At the launch event of the Military Voices Initiative at the Library of Congress, Scott Simon, host of Weekend Edition Saturday, shared his personal experiences as a reporter embedded with the US Army in Iraq.

I remember arriving in Iraq a few years ago to be embedded with a paratrooper unit and being introduced to the soldiers who would become my story, and in many ways, my inspiration.

The Public Affairs Officer said, "This is Mr. Simon from the NPR thing. You know it."

And then I heard a chorus of about a dozen young paratrooper's break out into song. The All Things Considered theme song, of course.

With all regard to Wynton Marsalis, and whatever grant we got to record him, that paratroop chorus remains my favorite rendition of that tune.

It has been my honor to get to know a number of men and women in uniform in various datelines around the world, from Baghdad and Kabul to Fort Brag. That's a handful of the more than two million who have served since 2001. They have left me with vivid impressions of their service.

The men and women in our armed services have chosen to serve. Their only strategy is to be useful.

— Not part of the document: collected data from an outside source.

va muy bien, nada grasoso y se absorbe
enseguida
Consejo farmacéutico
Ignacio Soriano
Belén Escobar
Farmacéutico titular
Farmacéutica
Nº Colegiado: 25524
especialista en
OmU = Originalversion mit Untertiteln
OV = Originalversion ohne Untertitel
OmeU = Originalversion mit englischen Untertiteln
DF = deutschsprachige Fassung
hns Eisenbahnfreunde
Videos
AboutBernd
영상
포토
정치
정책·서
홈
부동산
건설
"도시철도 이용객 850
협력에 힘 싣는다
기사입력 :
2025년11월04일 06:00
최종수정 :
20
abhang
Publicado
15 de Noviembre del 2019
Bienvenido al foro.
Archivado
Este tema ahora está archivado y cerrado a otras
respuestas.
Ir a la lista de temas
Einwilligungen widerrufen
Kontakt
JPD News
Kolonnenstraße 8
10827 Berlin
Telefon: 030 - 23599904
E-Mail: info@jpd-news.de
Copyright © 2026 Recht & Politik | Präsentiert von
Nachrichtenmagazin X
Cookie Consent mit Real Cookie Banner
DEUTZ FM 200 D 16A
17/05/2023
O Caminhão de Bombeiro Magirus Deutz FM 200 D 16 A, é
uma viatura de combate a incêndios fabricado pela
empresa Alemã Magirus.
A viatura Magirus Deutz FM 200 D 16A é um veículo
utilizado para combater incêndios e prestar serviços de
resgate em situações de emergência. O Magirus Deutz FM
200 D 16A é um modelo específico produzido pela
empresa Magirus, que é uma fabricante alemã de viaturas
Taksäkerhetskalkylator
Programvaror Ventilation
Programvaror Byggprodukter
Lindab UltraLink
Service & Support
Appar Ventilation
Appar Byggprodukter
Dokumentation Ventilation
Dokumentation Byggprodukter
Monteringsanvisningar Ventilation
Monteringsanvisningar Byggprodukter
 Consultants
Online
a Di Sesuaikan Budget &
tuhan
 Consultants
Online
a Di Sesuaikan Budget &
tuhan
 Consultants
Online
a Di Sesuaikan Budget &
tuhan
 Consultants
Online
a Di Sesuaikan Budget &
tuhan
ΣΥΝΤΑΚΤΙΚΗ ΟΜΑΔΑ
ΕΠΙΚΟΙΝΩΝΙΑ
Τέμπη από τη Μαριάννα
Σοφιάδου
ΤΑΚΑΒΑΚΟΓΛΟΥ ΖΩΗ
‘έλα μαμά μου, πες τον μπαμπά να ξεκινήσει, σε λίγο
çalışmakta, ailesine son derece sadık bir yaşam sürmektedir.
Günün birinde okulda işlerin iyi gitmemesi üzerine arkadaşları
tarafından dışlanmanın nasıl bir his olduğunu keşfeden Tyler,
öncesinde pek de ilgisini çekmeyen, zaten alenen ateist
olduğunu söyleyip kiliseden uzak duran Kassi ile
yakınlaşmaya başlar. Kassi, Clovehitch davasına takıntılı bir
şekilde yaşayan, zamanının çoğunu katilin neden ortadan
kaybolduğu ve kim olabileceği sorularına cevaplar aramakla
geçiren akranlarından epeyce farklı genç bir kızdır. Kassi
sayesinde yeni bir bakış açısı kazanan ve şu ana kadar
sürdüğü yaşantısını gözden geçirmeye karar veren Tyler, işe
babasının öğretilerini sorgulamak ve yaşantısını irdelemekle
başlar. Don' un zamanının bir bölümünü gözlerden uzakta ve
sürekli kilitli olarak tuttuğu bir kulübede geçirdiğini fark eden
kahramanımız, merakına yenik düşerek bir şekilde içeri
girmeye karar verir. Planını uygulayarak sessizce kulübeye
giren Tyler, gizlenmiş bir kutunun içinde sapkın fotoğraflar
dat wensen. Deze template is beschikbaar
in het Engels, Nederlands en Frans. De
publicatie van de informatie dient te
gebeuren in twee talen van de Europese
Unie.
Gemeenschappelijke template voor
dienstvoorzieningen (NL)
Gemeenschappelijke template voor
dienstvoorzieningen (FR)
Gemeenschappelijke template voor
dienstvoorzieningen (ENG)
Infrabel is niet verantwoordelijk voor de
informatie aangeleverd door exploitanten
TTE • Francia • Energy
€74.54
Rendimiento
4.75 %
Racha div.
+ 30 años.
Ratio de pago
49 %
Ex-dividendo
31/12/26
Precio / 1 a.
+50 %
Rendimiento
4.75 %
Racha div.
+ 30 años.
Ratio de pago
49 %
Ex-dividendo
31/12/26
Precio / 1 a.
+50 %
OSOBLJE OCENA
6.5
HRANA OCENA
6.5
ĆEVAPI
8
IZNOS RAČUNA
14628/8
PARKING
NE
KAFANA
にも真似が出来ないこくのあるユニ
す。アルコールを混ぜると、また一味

They usually don't know where they might be sent; they know that months may stretch into years; and they know that on any given day, they may be called on to unflinchingly offer the service of their lives—for their fellow soldiers; for strangers; for their country; and for others, often from another place in another part of the world, who's fates and lives have been bound up with their own.

And in so many spots it's been my privilege to see them, from Carte Se in Kabul to Bamiyan, the Hindu Kush, Helmand, Tikrit, Mosul and Basra in Iraq; and at Fort Benning, Fort Ord, and in the Pentagon; and in all of those places, I have been awed by their service.

A couple of weeks ago on our program, we ran an interview with Kevin Hermening. He had been a Marine guard at the Embassy in Tehran when the 52 US hostages were taken. Kevin Hermening was the youngest—just 19 years old.

As he said to me, "I joined the marines to see the world. And I wound up being sent overseas, and mostly saw the inside of a closet."

At one point his mother, Barbara Timm, defied a travel ban and went to Tehran, and actually had a public appointment with the Ayatollah Khomeni, who offered to release her son so that he could travel back to the Oak Creek, Wisconsin with him.

But Kevin Hermening refused. When I asked him why a few weeks ago, he said, "Well, I didn't want anyone thinking that I needed my mom to get me out of trouble." And then he added, "And I'm a marine. I don't leave until I can be the last one out."

And as we will remind ourselves today, hearing some of the stories in the Military Voices Initiative, it's not only those in uniform who serve. Their families and loved ones lend their lives too, living with estrangement, anxiety, and longing and loneliness, to serve us all. At NPR, we see these stories as a bright opportunity to reach our audience with the kinds of voices that can change lives.

In recent years, there's been a tinge of pity that's come in to some of the public rhetoric about US soldiers. Voices who say they venerate their service, but regard US soldiers, sailors, and airmen as some kind of victims. They are not. I think some people just don't know how to recognize selflessness when they see it.

And what I find so affecting and exciting about the Military Voices Initiative is the chance to hear and share good stories. Not as pieces of history, though some day they may be that, too. Not as parables, though for some they may be that as well. But as human, involving, and vivid stories that can move us, amuse us, and inspire us to look inside our own lives for opportunities to serve, too.

Their grandchildren will be able to hear these stories and know: heroes walked among us.